3.連載記事 第4回

ウェブ連載 第4回 (全4回) 文:オヤマダアツシ
妄想が音楽と文章にうるおいを与える

日本を代表する指揮者であり、卓越した作家として多くの本を出版された故岩城宏之さんのエッセイに、こういった指摘がありました。
「日本人はどうしても『ベートーヴェン様ぁ〜』と、作曲家の前にひざまづいてしまう。ヨーロッパではもっと身近な存在なのに」(要約)
そう、クラシックの作曲家はすべからく偉い人物であると信じて、ついつい崇めてしまいがちです。もちろん一流の芸術家に対して敬意を表する(今風に言えば、リスペクトする)のは当然のこと。しかしそれが過ぎると作品を前にして恐縮・緊張してしまい、「こうあるべきだ」という考えに支配されて、演奏に際してのインスピレーションが狭められてしまいます。

プログラムノートを執筆する際、この連載第1回でも指摘したように、情報を集めて再構成しただけでは極めて事務的な文章で終わってしまいます。そこにエッセンスとして必要なのは書き手の想像力であり、連載第3回ではそれぞれの演奏解釈(=ある種、想像力を働かせる行為)を文章に反映させることをご提案しました。想像力というより、曲への愛情から生まれる「妄想」と言えるかもしれません。
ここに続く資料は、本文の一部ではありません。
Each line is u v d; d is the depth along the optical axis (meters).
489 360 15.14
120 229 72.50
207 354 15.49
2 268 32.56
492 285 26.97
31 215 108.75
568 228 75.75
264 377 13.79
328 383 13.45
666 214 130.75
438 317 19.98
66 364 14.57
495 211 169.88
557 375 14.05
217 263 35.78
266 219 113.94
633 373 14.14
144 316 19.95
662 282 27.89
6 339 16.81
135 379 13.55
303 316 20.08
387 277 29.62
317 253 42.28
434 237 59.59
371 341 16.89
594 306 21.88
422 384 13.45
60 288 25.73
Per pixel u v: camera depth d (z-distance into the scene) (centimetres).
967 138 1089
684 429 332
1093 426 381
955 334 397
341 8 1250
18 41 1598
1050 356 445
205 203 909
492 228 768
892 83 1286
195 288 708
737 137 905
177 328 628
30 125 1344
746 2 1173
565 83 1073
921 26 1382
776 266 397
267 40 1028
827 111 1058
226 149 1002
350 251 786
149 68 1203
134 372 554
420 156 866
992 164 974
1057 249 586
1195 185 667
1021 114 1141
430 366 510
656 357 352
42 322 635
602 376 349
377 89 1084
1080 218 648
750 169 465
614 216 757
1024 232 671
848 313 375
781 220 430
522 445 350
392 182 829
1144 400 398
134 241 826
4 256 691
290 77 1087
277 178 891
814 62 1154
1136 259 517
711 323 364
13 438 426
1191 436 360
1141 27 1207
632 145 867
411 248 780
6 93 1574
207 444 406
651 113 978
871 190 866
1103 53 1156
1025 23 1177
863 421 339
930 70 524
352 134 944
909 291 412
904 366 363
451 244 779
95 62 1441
その際「偉大なベートーヴェンの曲に、私の妄想などを加えて歪めてはいけない」などと思ってはいけません。ベートーヴェンに限らずショパンでもシューマンでも、ドビュッシーでも同様。萎縮してしまっては自分をさらけ出すことなどできないのですから。むしろ、この「妄想」を働かせることは、芸術家の感性を証明する大事なステップかもしれないのです。

さあ、Let's!妄想。
プログラムノートをあなたの音楽愛でいっぱいにして、読み手へ伝えてみましょう。

作曲家になりきって愛情を注いでみると

今回、例題として挙げるのは、ショパンの前奏曲第15番(変ニ長調)、通称「雨だれのプレリュード」です。この曲は「ショパンが恋人のジョルジュ・サンドと共にスペインのマジョルカ島へ旅をしたものの、暗い修道院で寝泊まりをして、島民からは好奇の目で見られ、いたたまれない気分の毎日を送っていた」という時期に作曲されたと伝えられます。晴れやかなメロディですが、実はその裏側になんとも寂しく切ない気分が隠れ、ポツポツという雨だれの音がなにかを訴えているのかもしれません。
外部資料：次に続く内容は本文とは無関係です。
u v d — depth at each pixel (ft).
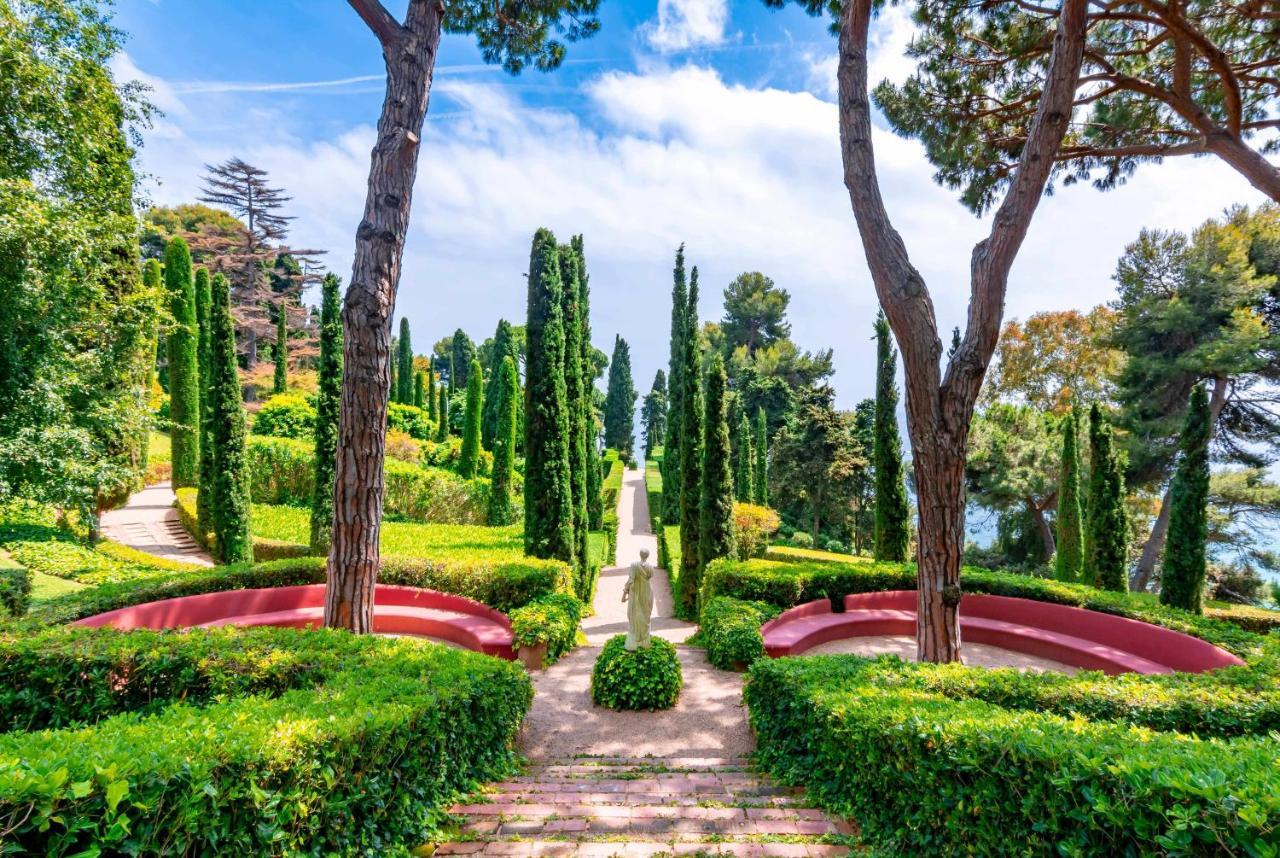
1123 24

このような風情ある音楽に対し「4分の4拍子。ソステヌート(速度を抑えて)という指示のもと、変イ(A♭)の音がゆっくりと連打されて雨だれの効果を生み出す」といった、事務的とも思える解説をするのは、ちょっともったいないと思えます。せっかく情緒のある音楽なのに、これでは読み手(=お客さん)に対して何のインスピレーションも与えることはできませんし、もしかするとあなたの演奏がつまらなく聞こえてしまう危険性だってあるのです。

ここは思いきり「妄想力」を働かせ、ショパンとサンドがいる光景を想像しながら、それを物語のように書いてしまってはどうでしょうか。なんでしたら「なりきりショパン」のスタイルで、あなた自身が同化するのもひとつの方法。そこまで音楽に没入すれば、きっと楽譜だけを見ている段階に比べ、もっと音楽についての考え方が深まるはずです。そしてその時間は、きっとあなた自身の演奏も変えてくれるに違いありません。

「雨だれのプレリュード」をドラマ仕立てで

では、さっそく光景を想像しながら書いてみましょう。

甘美な愛の香りが漂う変ニ長調の響きに乗って、ゆっくりと2人の心を溶かすような旋律が演奏され、ポツリポツリと落ちる雨だれの音が変イ(A♭)の連打で表現されます。ショパンが恋人のジョルジュ・サンドと共に逗留したマジョルカ島。ひっそりとした修道院で過ごす雨の日は、決して幸福なものではありませんでした。その様子を反映させたと言われるこの曲ですが、特徴的な連打音は自分の寂しい境遇を聴き手に訴えかけるメッセージなのでしょうか。

少しばかり文学的な香りが強いかもしれません。ドラマティックに過ぎるかもしれません。言葉遊びの領域かもしれませんが、このくらいやれば自分だけのオリジナル・スタイルになることもたしか。さらにはこの文章で読み手がなんらかの感情を抱けば、あなたの演奏に対する印象も少なからず変わるはずです。プログラムノートとは、使い方次第で音楽を見事にサポートする役目も果たします。
ですので、曲についての知識や見識を深める意味でも、また演奏の可能性を広げる意味でも、プログラムノートの執筆という作業を面倒くさがらず(「私はピアノが弾きたいだけで、文章を書くのは関係ないわ」などと言わずに)、むしろ書くことを楽しんでください。

4回にわたって、プログラムノートの存在理由やノウハウなどをお伝えしてきましたが、クラシック音楽に慣れていない聴き手ほど、なんらかのヒントを必要としています。的確なヒントが音楽への関心を高め、理解を深めることは言うまでもありません。
その可能性を信じて、プログラムノートを有効活用してください。